Wilfred Bereswill said...

Annette, my "Beta" readers are similar. I have a Doctor and several surgical nurses. I wrtie bioterroism so far. I also have a suspense writer and a business writer/line editor that reads it.

These are my rules:

BRUTAL honesty. If you hate it, tell me you hate it and why. I'm a big boy and I can take it.

If you like it, tell me what parts and why.

If there is a moment of confusion or doubt, circle it. Maybe I intended it, maybe I didn't.

Jot down first impressions as you read.

Don't bother with line edits.

I ALWAYS schedule dinner (on me) to discuss it. (Except Dr. Kerzweil, I bought him a Coke in the Doctor's lounge at Jefferson Memorial Hospital between surgeries.)

Gina said...

Jennie -
Please consider us among your writer friends!

Jennie Bentley said...

Alan - I'm sure that's not true. My writing needs plenty of work, at least according to my agent. The pages I get back from her, around 90% of the total manuscript, look like they've bled. I write maybe 30 pages out of 300 that don't need some kind of tweaking.

Gina... really? If you're offering to read, I might take you up on that the next time I've got something ready.

Wilfred Bereswill said...

Jennie, if I'm not mistaken, my daughter was an early reader for you once. Remember that YA project?

She wants to know what happened to that.

Gina said...

Jennie -
I'd be willing to do a first read; just don't expect a detailed line edit, okay?

Jennie Bentley said...

Will, you're right; I did inflict that on your daughter, didn't I? It never went anywhere. My agent didn't like it, and I put it away and got busy with other things. One of these days maybe I'll bring it back out again.
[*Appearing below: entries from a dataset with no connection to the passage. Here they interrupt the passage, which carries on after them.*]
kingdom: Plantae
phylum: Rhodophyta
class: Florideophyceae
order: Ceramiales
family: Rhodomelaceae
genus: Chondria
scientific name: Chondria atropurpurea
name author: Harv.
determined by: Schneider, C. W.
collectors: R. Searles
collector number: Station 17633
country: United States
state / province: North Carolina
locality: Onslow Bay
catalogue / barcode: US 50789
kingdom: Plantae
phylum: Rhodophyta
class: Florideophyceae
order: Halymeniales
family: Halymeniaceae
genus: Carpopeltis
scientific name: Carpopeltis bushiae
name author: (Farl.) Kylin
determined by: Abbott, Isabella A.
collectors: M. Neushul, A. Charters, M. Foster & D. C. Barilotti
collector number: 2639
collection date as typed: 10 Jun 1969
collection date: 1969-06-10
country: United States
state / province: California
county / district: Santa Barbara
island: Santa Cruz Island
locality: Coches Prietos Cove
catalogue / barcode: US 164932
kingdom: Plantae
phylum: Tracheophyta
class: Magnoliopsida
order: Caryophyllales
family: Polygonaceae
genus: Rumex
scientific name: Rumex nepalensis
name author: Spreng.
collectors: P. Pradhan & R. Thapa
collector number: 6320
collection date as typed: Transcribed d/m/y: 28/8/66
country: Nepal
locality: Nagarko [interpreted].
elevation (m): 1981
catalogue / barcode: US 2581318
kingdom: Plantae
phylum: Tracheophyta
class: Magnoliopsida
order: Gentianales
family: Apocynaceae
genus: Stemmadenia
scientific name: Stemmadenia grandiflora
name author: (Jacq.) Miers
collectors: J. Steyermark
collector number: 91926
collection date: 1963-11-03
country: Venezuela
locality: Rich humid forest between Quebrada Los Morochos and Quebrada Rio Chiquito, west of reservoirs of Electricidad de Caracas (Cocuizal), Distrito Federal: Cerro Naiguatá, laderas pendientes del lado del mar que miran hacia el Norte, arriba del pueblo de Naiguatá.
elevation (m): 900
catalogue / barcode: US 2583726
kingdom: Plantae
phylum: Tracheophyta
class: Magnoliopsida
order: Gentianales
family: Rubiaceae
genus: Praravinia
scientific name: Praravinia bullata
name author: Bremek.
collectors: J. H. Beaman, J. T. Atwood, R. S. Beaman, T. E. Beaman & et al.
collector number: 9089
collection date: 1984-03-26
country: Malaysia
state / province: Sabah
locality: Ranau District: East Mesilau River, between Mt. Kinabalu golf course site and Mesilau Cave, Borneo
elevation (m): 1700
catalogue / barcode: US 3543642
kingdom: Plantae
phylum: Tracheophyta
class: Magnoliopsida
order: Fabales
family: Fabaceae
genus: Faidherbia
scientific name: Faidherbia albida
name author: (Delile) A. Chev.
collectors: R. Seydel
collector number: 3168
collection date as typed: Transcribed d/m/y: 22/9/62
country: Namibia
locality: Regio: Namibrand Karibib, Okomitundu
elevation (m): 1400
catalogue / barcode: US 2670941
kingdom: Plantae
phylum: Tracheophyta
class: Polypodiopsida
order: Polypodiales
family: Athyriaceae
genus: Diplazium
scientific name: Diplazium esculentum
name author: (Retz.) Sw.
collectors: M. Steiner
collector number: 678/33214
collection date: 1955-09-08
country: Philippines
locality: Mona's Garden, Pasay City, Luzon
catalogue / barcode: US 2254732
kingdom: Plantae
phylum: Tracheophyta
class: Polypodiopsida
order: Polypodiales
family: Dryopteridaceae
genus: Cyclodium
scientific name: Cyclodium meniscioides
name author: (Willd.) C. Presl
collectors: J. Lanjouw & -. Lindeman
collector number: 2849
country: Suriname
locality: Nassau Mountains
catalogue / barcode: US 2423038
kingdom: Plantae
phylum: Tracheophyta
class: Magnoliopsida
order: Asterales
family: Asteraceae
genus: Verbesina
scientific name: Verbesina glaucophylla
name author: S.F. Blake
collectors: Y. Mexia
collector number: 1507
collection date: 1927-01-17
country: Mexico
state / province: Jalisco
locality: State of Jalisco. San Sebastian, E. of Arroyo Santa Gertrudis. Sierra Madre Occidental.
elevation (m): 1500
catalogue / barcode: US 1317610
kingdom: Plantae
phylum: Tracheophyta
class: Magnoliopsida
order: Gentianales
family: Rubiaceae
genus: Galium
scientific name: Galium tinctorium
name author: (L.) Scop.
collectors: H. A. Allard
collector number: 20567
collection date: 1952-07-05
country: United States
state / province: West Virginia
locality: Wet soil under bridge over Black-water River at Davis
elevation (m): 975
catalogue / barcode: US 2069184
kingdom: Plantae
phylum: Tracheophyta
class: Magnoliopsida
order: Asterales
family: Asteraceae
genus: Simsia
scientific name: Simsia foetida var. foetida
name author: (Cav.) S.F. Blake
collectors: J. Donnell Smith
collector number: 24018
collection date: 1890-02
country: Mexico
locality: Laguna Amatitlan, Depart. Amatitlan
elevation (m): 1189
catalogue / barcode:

Gina, I don't have anything right now. Sent in a manuscript in February, and one this week. My next isn't due till September. If you're still willing to read in July or August, I may take you up on it then. And no, I don't need a line edit. My writing's pretty clean; I'm more concerned with flow and whether it all hangs together and makes sense and I'm not giving away too much. I'll keep it in mind!

Norma said...

Annette, I'd love to find first readers too. Actually, I do have some sources to inflict my prose upon, but one can always use more. I should have given my manuscript to my hubby to read, because he caught errors my editor, my proof editor, and myself all missed when he read the published book. (Actually, I was a bit surprised that he read it then, because mystery is not his preference.)